The world-model investor landscape has bifurcated. At one end, frontier-model investors are writing very large checks into a small number of foundation labs — a16z, Sequoia, Bessemer, Lux, Khosla, Founders Fund, and co. as well as major sovereigns are all engaged at the foundation layer (Bessemer, 2026). At the other end, application-layer investors are deploying more typical checks into vertical use cases. That is where MetaProp sits. Sooner rather than later, we envisage strategics, CVCs, and sector specialists, such as Camber Creek, Brick & Mortar, Energy Impact Partners, and JLL building conviction within the rapidly developing spatial intelligence realm.
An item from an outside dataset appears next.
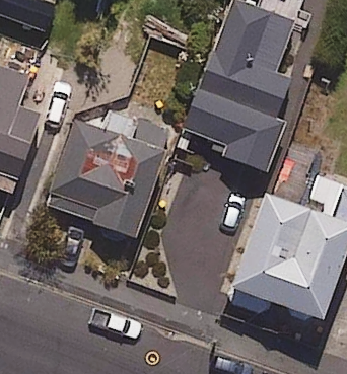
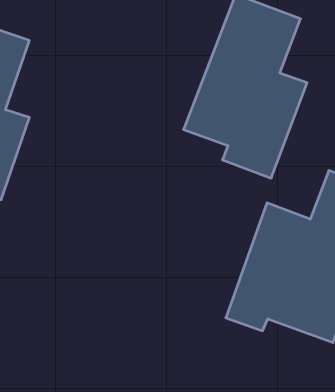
building: [47,111,165,233] -> none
There is a competitive dynamic worth flagging: built environment and infrastructure venture funds do not yet have a coordinated world model thesis. And, sure, one can argue that the horizontal AI investment firms backing the foundational labs do. However, what these funds don’t have is access to the LP base and distribution network that enable use case application, early adoption, and real world deployment at scale, particularly within a traditionally laggard and high-friction user base. Serving as trusted advisors to our LPs, we can help them pilot the right technologies and ensure use cases realize important value propositions on the ground. This is our right to play.

Closing argument

Conceptually, world models have been brought to life by classic novels and, later, by the big screen — some might recall HAL 9000’s spatial navigation capabilities in 2001: A Space Odyssey or autonomous vehicle navigation simulations in Total Recall or F.R.I.D.A.Y’s spatial analysis and heroic functions in the MCU’s Iron Man series. There’s so much to be excited about with spatial intelligence and the world models founders will be able to leverage to build exciting, useful, and beneficial products. Building smart cities coherently, creating affordable and well connected transportation systems while reducing social and environmental trade-offs, and navigating climate risks such as wildfires and flooding could well become within reach.

Nevertheless, the risks are real and may have more serious ramifications than LLMs. Sci-fi media is far from short of downside risk examples. This is precisely why coming in early is of utmost importance: to help dictate the direction of this fledgling ecosystem by ensuring protocols and safety standards are built in the foundational models and designing applied use cases that understand the contextual challenges and demands that the built world itself and its stakeholders have. We’ll back the spatial intel ventures that make the built environment and its core infrastructure more efficient, more adaptable, interpretable, and safer. Founders focused on this stand to win big in the process.